Parmi toutes ces circonstances du sac de Constantinople, ces horreurs, ces orgies, ces excès d'avarice, quelques traits caractérisent la dévotion grossière des Occidentaux, beaucoup attestent leur orgueilleuse ignorance. Les Grecs étaient un peuple corrompu, avili, mais fort supérieur alors aux Latins dans tout ce qui tenait à la culture des arts et des lettres; on ne le vit que trop à la manière dont les vainqueurs profanèrent les monuments qui décoraient l'ancienne Byzance. Ces vainqueurs parcouraient Constantinople, parés avec tout le faste de l'Orient, et portant des plumes et des écritoires en dérision de la science des vaincus.

XXXV. Partage du butin. Quand les chefs commencèrent à croire que leur voix pouvait être entendue d'une soldatesque effrénée, ils ordonnèrent d'apporter dans un dépôt commun tout ce qui avait été trouvé dans le pillage. On ne pouvait pas s'attendre à une restitution fidèle; cependant il se trouva que la masse du butin à partager s'élevait à quatre cent mille marcs d'argent. Un quart fut réservé pour l'empereur qui devait être élu; le reste fut partagé également entre les Vénitiens et les Français. La part de ceux-ci fut donc de cent cinquante mille marcs. Ils commencèrent par en prélever cinquante mille, pour s'acquitter envers les Vénitiens de ce qu'ils leur devaient encore; de sorte qu'il resta cent mille marcs à répartir entre tous ceux qui composaient l'armé. Chaque fantassin eut cinq marcs, chaque homme de cheval le double, et chaque chevalier ou prêtre le quadruple; ce qui prouve qu'il ne restait pas plus de quinze mille hommes dans l'armée des Français.

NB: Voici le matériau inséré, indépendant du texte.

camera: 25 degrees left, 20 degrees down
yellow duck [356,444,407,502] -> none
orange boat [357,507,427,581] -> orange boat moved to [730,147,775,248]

Mais la somme régulièrement partagée n'était qu'une faible partie de ce que le pillage avait produit. Villehardouin évalue le butin des Français à quatre cent mille marcs, sans compter ce dont on n'eut pas connaissance. Or, si on ajoute à cette somme une somme égale pour les Vénitiens, les cinquante mille marcs qu'on préleva pour leur créance, et les cent mille qui furent mis en réserve pour l'empereur, on trouvera un total de 950 mille marcs; à quoi il faut ajouter les parts des seigneurs, sans doute bien plus considérables, les rapines ignorées, les objets vendus, estimés à vil prix ou détruits; et si on considère que cette ville, où l'on faisait un pillage équivalent au moins à deux cents millions de notre monnaie d'aujourd'hui[239], venait d'être ravagée par trois incendies effroyables, on se fera quelque idée de la richesse de cette capitale.

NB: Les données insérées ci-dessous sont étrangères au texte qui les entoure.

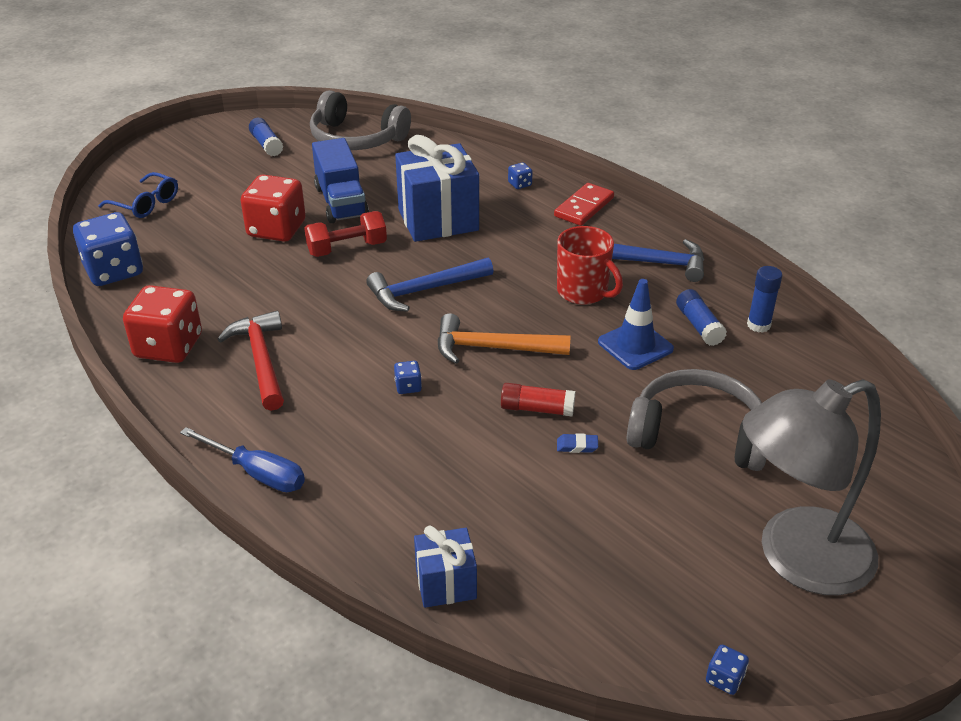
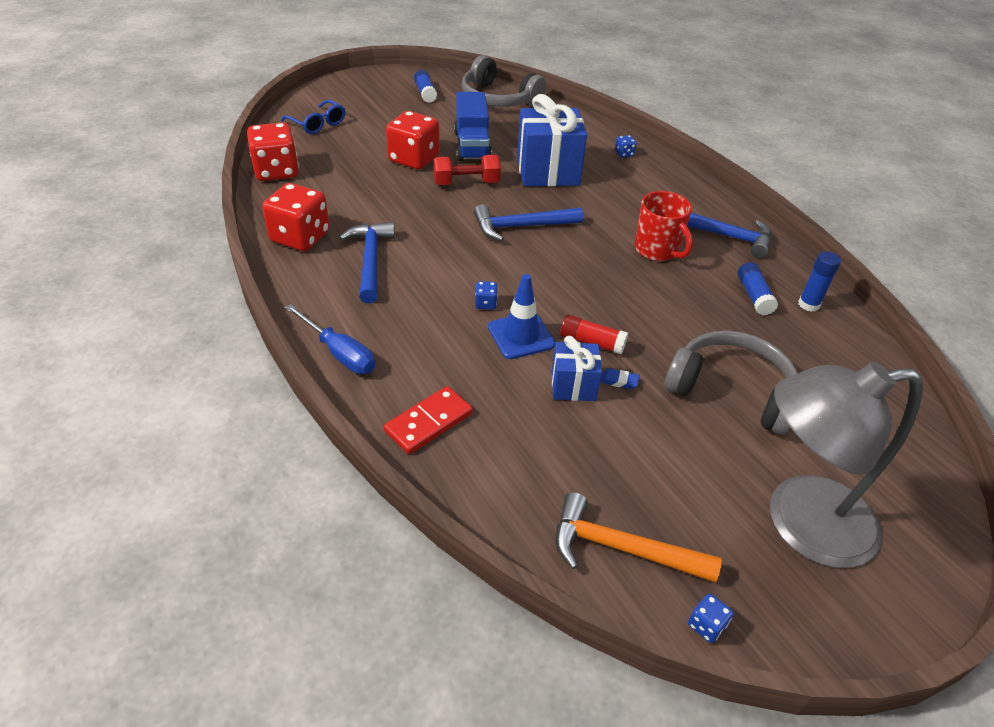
camera: 10 degrees right, 5 degrees up
blue dice [73,212,143,286] -> red dice [247,122,299,181]
red hammer [217,311,284,411] -> blue hammer [339,222,395,303]
blue gift [414,525,477,608] -> blue gift moved to [552,336,602,401]
orange hammer [438,313,571,364] -> orange hammer moved to [555,492,722,582]
red domino [554,183,614,226] -> red domino moved to [384,386,473,454]
blue traffic cone [598,279,674,370] -> blue traffic cone moved to [488,274,555,359]

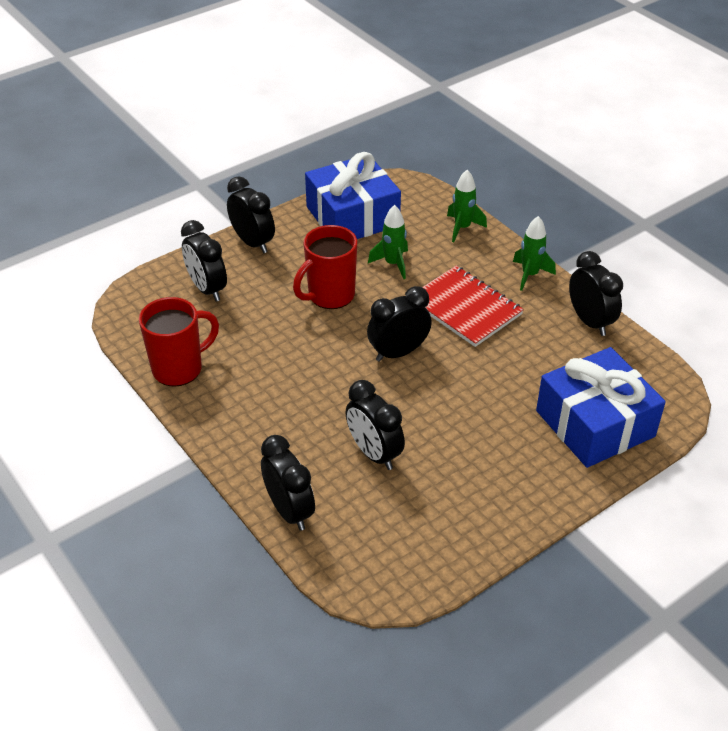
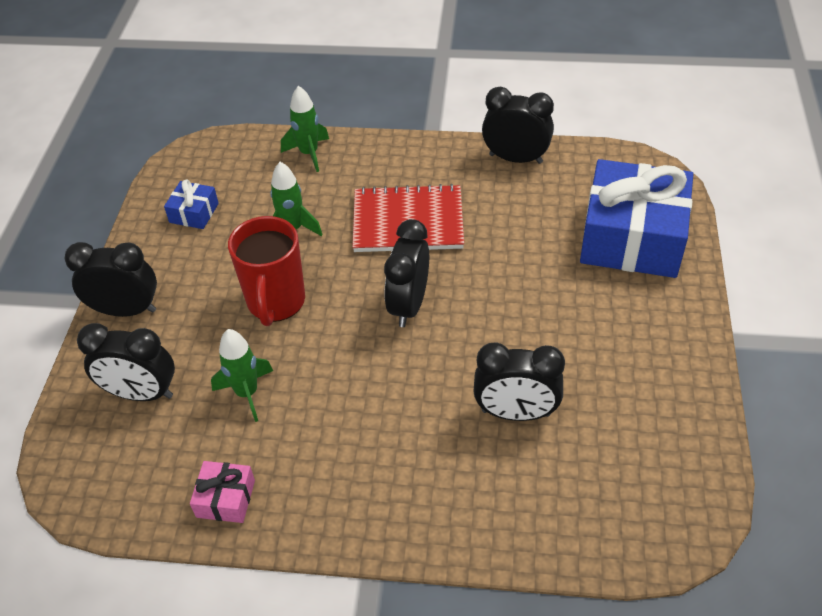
camera: 45 degrees left, 5 degrees up
red mug [139,297,219,387] -> pink gift [190,461,255,523]
black clock [261,435,315,531] -> none
blue gift [305,152,401,239] -> blue gift [164,179,219,229], size x0.43
green rocket [513,216,556,291] -> green rocket moved to [211,329,273,422]

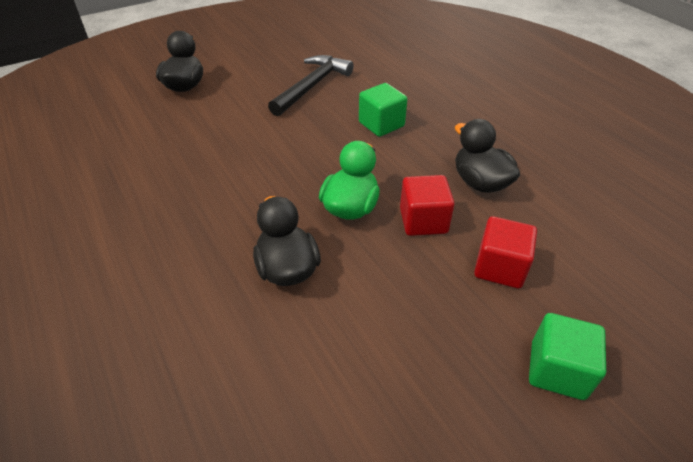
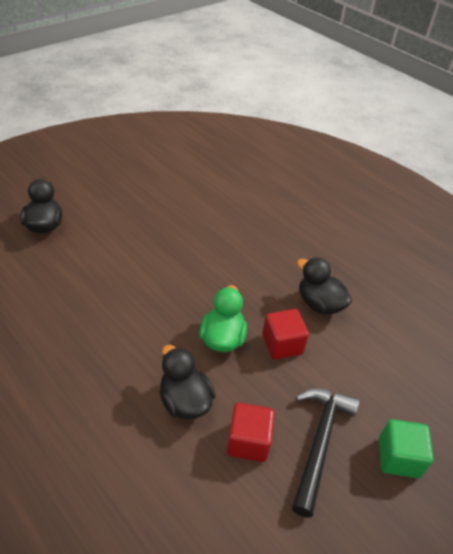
camera: 15 degrees left, 0 degrees up
black hammer [268,55,354,116] -> black hammer moved to [292,388,360,518]
green cube [359,83,407,137] -> none
red cube [474,216,537,288] -> red cube moved to [227,403,275,462]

L'esprit spéculateur des Vénitiens se montra au milieu de ce désordre général, dont ils entrevirent l'occasion de profiter. Ils proposèrent de se charger de tout le butin, et de donner cent marcs d'argent à chaque homme de pied, deux cents à chaque homme de cheval, et quatre cents aux chevaliers et aux prêtres. Ce marché ne fut pas accepté; mais cette offre prouverait que la somme trouvée était bien plus considérable que celle dont on a cherché ci-dessus à établir l'évaluation.

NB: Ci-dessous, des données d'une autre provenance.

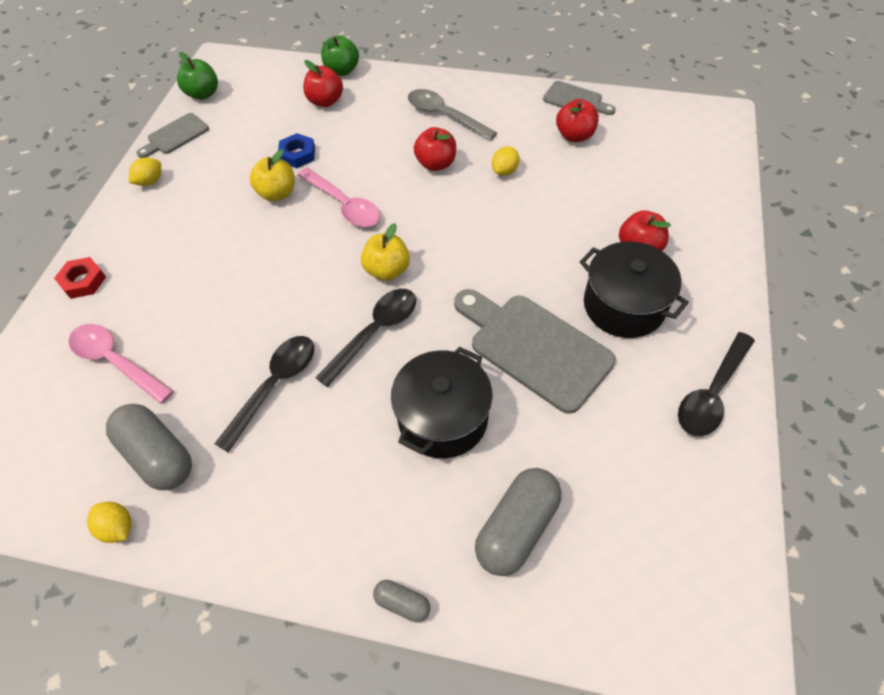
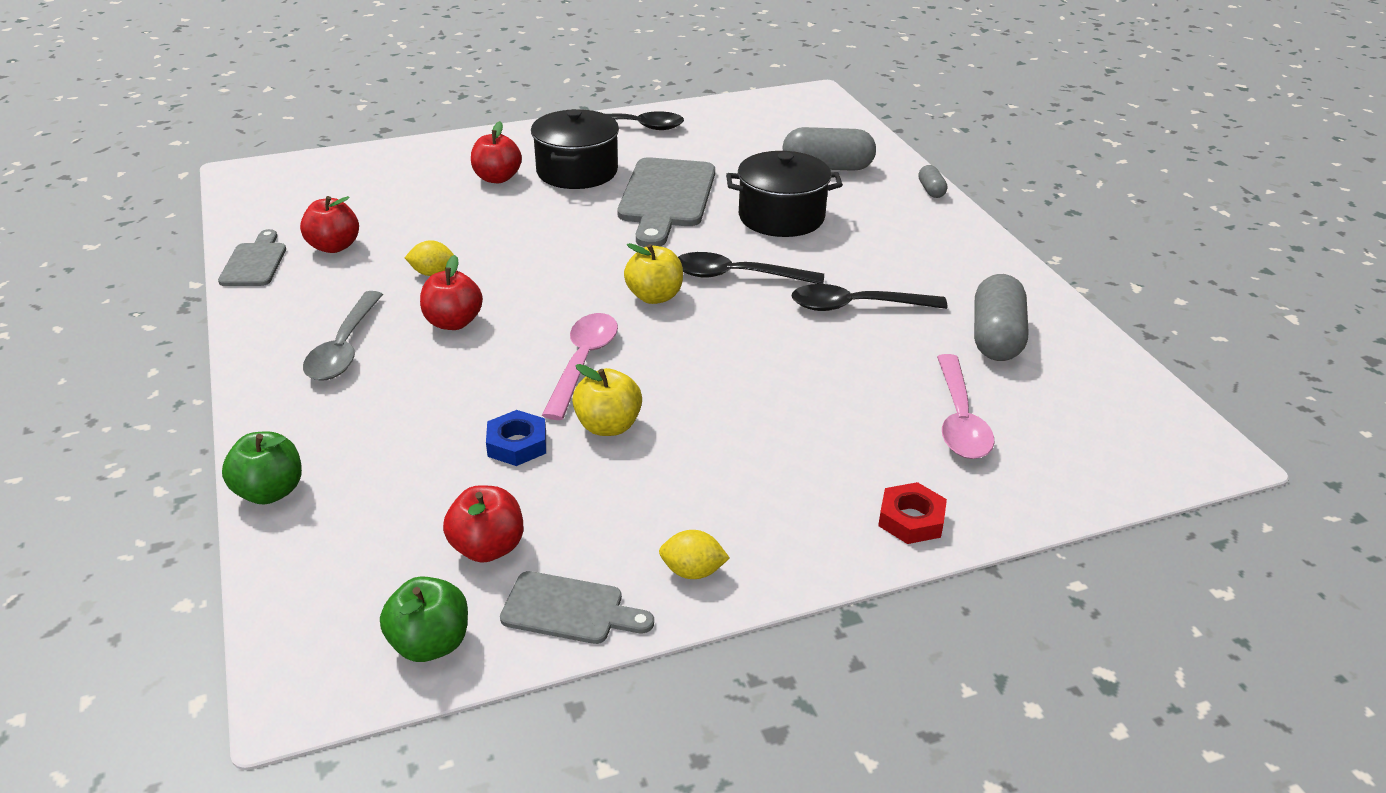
camera: 125 degrees left, 20 degrees down
yellow lemon [87,502,131,543] -> none
red apple [303,60,343,107] -> red apple moved to [443,485,523,563]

Les reliques furent partagées avec le même soin que les richesses, sauf les pieux larcins dont nous avons cité quelques exemples. Le doge envoya à Venise une portion de la vraie croix, un bras de saint George, une partie du chef de saint Jean-Baptiste, le corps de sainte Luce, celui du prophète saint Siméon, et une fiole du sang de Jésus-Christ.

L'avidité spécule sur-tout: les reliques vraies ou supposées devinrent un objet de commerce.

Il y avait à Constantinople d'autres trophées dont les guerriers occidentaux ne connaissaient pas encore le prix. Tout ce que les lettres grecques et latines avaient produit, tout ce que le savoir avait confié au papier, était recueilli depuis neuf siècles dans de vastes bibliothèques, que les soldats dispersèrent ou que la flamme dévora. On doit déplorer cette perte; mais il n'est pas possible de l'apprécier.